O QUE SE PEDE:
(1) Indique, por favor, se cada afirmação concorda com o excerto sobre a venda da empresa X, respondendo sim ou não e citando as palavras exatas do excerto que o decidem: (a) O proprietário da empresa Y está disposto a pagar um valor extra de 400 u.m. pela empresa X. (b) A empresa X vale contabilisticamente 750 u.m. (c) Quem compra espera que fluam para a empresa Y benefícios económicos de pelo menos igual valor.
(2) Atualize o trecho do excerto sobre a venda da empresa X que vai de "Não nos podemos" até "menos igual valor.", trocando "expectativas" por "esperanças".

#### EXCERTO DO TEXTO ####

Assim sendo, o que acontece é que as u.m. que nunca são obtidas na íntegra
pelos proprietários da empresa X (as 100 u.m. mais as 250 u.m.) (desde que ela
se mantenha na sua propriedade e em continuidade), com a venda da empresa estes
acabam por vir a obtê-las na sua integralidade, mais o valor extra (goodwill)
de 400 u.m. que o proprietário da empresa Y está disposto a pagar pela empresa
X. Pelo que, na substância da transacção, as 750 u.m. recebidas pelo
proprietário, no acto da venda da empresa X, incorpora não só a devolução na
íntegra do capital investido e os resultados positivos e reservas acumuladas
pela empresa, às quais se designam de dividendos quando distribuídos (algo que
nunca acontece em situações normais de actividade), como também o recebimento
antecipado dos futuros lucros (dividendos, mais uma vez) que a empresa X possa
vir a gerar, sendo já detida pelos proprietários da empresa Y.
Não nos podemos esquecer que quem compra por 750 u.m. algo que
contabilisticamente vale 350 u.m. é porque tem expectativas que, no futuro,
fluam para a empresa Y benefícios económicos de pelo menos igual valor.

#### DADOS FORNECIDOS ####

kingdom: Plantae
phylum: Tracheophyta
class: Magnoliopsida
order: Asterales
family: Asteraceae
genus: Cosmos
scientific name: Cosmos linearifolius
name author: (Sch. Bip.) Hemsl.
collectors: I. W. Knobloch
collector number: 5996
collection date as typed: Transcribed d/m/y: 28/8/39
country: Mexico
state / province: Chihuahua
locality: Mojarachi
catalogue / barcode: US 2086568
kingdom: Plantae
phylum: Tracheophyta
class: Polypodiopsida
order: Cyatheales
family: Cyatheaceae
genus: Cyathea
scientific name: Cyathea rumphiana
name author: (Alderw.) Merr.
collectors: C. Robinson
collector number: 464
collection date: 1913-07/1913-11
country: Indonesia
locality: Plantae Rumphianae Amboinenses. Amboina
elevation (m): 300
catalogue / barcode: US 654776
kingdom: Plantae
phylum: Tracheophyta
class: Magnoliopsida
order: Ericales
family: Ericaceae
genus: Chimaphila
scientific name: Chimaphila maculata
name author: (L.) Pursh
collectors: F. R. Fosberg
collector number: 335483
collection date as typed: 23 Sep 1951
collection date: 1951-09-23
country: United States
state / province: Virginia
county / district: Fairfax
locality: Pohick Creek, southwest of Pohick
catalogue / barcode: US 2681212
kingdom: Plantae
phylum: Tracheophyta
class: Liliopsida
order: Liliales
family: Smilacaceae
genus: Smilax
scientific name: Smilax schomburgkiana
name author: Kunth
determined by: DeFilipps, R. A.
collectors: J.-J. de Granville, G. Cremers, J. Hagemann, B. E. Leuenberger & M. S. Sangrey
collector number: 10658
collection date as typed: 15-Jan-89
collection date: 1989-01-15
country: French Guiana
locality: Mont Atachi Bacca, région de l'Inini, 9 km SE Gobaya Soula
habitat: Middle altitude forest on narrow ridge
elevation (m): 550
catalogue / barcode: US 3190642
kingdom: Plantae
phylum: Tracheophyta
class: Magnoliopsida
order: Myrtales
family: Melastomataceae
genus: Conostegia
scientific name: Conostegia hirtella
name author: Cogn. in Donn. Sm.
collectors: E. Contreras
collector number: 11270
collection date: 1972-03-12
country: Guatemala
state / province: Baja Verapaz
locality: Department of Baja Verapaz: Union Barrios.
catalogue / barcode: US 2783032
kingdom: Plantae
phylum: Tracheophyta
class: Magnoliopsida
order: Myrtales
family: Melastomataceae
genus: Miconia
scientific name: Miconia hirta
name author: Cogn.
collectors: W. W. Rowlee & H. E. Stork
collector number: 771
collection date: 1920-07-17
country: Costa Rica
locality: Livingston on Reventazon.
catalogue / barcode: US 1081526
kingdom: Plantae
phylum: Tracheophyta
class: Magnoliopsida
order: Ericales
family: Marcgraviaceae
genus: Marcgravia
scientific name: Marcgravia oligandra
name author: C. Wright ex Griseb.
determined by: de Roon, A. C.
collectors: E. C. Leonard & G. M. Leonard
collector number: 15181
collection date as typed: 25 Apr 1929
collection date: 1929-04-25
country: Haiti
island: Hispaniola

####

EXERCÍCIOS RESOLVIDOS:
(1)
(a) Sim: "o valor extra (goodwill) de 400 u.m. que o proprietário da empresa Y está disposto a pagar"
(b) Não: "quem compra por 750 u.m. algo que contabilisticamente vale 350 u.m."
(c) Sim: "tem expectativas que, no futuro, fluam para a empresa Y benefícios económicos de pelo menos igual valor"

(2)
Não nos podemos esquecer que quem compra por 750 u.m. algo que
contabilisticamente vale 350 u.m. é porque tem esperanças que, no futuro,
fluam para a empresa Y benefícios económicos de pelo menos igual valor.